• FRAGMENTO DEL TEXTO
Así, aunque es breve el término de su vida (pues no pasa de siete años), su especie es inmortal y la fortuna de la colmena persevera muchos años, contándose en ella abuelos de abuelos. Además, ni el Egipto, ni la gran Lidia, ni los pueblos de los partos, ni la Media, que riega el Hidaspes, veneran tanto como ellas a sus reyes. Mientras les vive el rey están en perfecta concordia; una vez perdido, todo pacto queda roto y ellas mismas arrebatan su miel y destruyen los panales. Él vigila los trabajos; las abejas le admiran, le rodean zumbando y como agasajándole a porfía; a veces le levantan en hombros, le cubren con sus cuerpos en la guerra y tienen a gloria arrostrar la muerte por él.
Por estas señales y estos ejemplos han creído algunos que hay en las abejas como un reflejo de la divina mente y un espíritu celestial, por cuanto, estando difundido Dios por todas partes, en la tierra, en los espacios del mar y en el inmenso cielo, es fuerza que de él hayan tornado, al nacer, algún aliento vital todos los animales mayores y menores, y los hombres y todo el linaje de las fieras; a él han de volver, dicen, todos los seres animados después de disueltos, mas no para morir, sino para volar en vida a las estrellas y perpetuarse en el alto cielo.
Cuando te pareciere destapar la colmena, ya estrecha para su tesoro de guardada miel, rocíala primero con una bocanada de agua e introduce en ella con tu mano humo que ahuyente a las abejas. Dos veces al año se forman los panales, dos épocas hay en el año para hacer la cosecha: la una, cuando la pléyada Taigete descubre a la tierra su hermosa faz y rechaza con desdeñoso pie las aguas del Océano; la otra, cuando esa misma estrella, huyendo del lluvioso Piscis, baja ya más triste del cielo, en el invierno, a las ondas del mar. Son las abejas en extremo iracundas; cuando se las ofende, sus picaduras son venenosas, y dejando hincado en las venas el oculto aguijón, con la herida que hacen pierden la vida.
Si temes que el invierno ha de ser riguroso, no les quites toda la miel; déjales provisión para en adelante, y compadécete de sus quebrantados ánimos y de su miserable suerte. ¿Quién, en tal caso, titubeará en sahumar las colmenas con tomillo y quitarles la cera inútil? Pues muchas veces acontece que, escondido el lagarto, devora los panales, y que las celdillas se llenan de cucarachas enemigas de la luz, o bien el inútil zángano les roba a su sabor el sustento, o el fiero tábano las acomete con desiguales armas, o las daña de otra suerte la raza destructora de las polillas, o la araña, aborrecida de Minerva, suspende sus flojas redes delante de las piqueras. Cuanto más limpias se vean de tales enemigos, más se afanarán por restaurar las ruinas de su decaído linaje, y más llenarán sus celdillas, y con flores labrarán panales.

• OBJETIVOS
• A. Según el texto sobre las abejas, ¿cuántos años, como máximo, dura la vida de una abeja?
• B. Reescribe del texto sobre las abejas todo lo que va desde "Cuando te pareciere" hasta "pierden la vida.", sustituyendo "humo" por "vapor".
• C. Prosigue el texto sobre las abejas a partir del punto en que se interrumpe.
Las líneas que aparecen a continuación no hacen falta.

• FILAS
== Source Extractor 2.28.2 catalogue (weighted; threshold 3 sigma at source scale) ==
...
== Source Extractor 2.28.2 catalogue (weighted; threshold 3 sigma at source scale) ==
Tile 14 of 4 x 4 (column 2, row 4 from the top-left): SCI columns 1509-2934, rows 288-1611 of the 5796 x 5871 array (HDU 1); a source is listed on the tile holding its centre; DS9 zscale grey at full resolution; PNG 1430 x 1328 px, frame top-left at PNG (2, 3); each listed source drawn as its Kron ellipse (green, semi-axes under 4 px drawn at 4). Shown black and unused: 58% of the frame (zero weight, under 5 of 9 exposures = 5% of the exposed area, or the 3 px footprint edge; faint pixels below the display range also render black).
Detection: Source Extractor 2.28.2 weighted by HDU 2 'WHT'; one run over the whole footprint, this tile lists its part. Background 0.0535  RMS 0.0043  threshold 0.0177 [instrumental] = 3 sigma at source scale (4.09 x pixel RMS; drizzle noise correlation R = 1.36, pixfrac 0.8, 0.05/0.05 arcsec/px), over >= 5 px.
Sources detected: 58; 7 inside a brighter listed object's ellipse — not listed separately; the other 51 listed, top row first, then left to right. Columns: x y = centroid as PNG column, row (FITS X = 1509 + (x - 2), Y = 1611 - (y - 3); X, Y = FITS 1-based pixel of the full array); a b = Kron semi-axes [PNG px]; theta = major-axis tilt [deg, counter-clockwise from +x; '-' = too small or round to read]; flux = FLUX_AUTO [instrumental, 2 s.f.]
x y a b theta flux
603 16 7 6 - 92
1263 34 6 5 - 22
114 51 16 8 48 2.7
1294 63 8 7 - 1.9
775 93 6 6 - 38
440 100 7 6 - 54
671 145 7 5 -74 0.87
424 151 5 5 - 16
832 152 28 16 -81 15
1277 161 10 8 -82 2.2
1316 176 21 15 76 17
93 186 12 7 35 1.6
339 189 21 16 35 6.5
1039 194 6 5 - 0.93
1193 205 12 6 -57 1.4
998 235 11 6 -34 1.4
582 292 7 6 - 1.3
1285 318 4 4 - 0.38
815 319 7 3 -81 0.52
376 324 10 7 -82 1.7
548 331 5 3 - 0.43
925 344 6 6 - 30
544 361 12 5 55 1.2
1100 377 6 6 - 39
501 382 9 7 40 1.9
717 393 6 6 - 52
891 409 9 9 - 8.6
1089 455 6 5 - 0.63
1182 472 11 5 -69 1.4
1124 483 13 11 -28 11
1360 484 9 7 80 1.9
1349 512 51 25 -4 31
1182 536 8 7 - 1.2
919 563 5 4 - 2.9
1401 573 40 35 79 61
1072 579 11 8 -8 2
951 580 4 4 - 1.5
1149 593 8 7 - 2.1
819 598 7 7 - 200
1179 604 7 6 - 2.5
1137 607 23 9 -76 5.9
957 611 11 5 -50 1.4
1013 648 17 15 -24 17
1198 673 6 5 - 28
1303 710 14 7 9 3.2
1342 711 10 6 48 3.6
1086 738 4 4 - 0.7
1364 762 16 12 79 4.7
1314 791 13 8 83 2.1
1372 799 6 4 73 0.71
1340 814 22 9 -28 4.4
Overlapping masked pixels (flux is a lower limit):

• RESPUESTAS ESCRITAS
• A. No pasa de siete años.

• B.
Cuando te pareciere destapar la colmena, ya estrecha para su tesoro de guardada miel, rocíala primero con una bocanada de agua e introduce en ella con tu mano vapor que ahuyente a las abejas. Dos veces al año se forman los panales, dos épocas hay en el año para hacer la cosecha: la una, cuando la pléyada Taigete descubre a la tierra su hermosa faz y rechaza con desdeñoso pie las aguas del Océano; la otra, cuando esa misma estrella, huyendo del lluvioso Piscis, baja ya más triste del cielo, en el invierno, a las ondas del mar. Son las abejas en extremo iracundas; cuando se las ofende, sus picaduras son venenosas, y dejando hincado en las venas el oculto aguijón, con la herida que hacen pierden la vida.

• C.
Mas si llegaren a enfermar (pues la vida de las abejas está sujeta a los mismos accidentes que la nuestra), por no dudosas señales podrás conocerlo. Las enfermas al momento mudan de color, horrible delgadez desfigura su aspecto; entonces sacan de las colmenas los cuerpos de las que ya no verán más la luz del día y les hacen tristes exequias. A veces se las ve suspendidas por los pies y trabadas entre sí junto a las piqueras, o bien se apiñan todas en lo interior de su cerrada vivienda, desfallecidas de hambre y entumecidas por el rigor del frío. Óyese a la sazón un rumor más sordo de lo acostumbrado y un continuado zumbar, semejante al del frío austro en las selvas, o al bramido de la mar revuelta con el flujo y reflujo de sus olas, o al violento crujir del fuego en los cerrados hornos. En tales casos, te aconsejo que sahumes tus colmenas con oloroso gálbano e introduzcas miel en ellas con canutos de caña, haciendo además todo lo posible con voces y ademanes por atraer a tus abejas enfermas hacia aquel usado alimento. También aprovecha mezclar con la miel zumo de agallas majadas, rosas secas, espeso arrope muy recocido, pasas psitias, tomillo ateniense y la fragante hierba centáurea. Hay también en los prados una flor a que los labradores han puesto el nombre de amelo, planta muy fácil de hallar, pues echa de un solo tallo multitud de ramas; la flor es de color de oro, pero debajo de las hojas, que en gran profusión se extienden en contorno, brilla el purpúreo matiz de la negra violeta. Muchas veces los altares de los dioses se decoran con guirnaldas de estas flores. Su sabor es desabrido; cógenla los pastores en los valles adonde llevan a pastar sus ganados y junto a las tortuosas corrientes del Mela. Haz cocer en vino generoso las raíces de esta planta y en llenos canastillos ponlas para alimento delante de las colmenas.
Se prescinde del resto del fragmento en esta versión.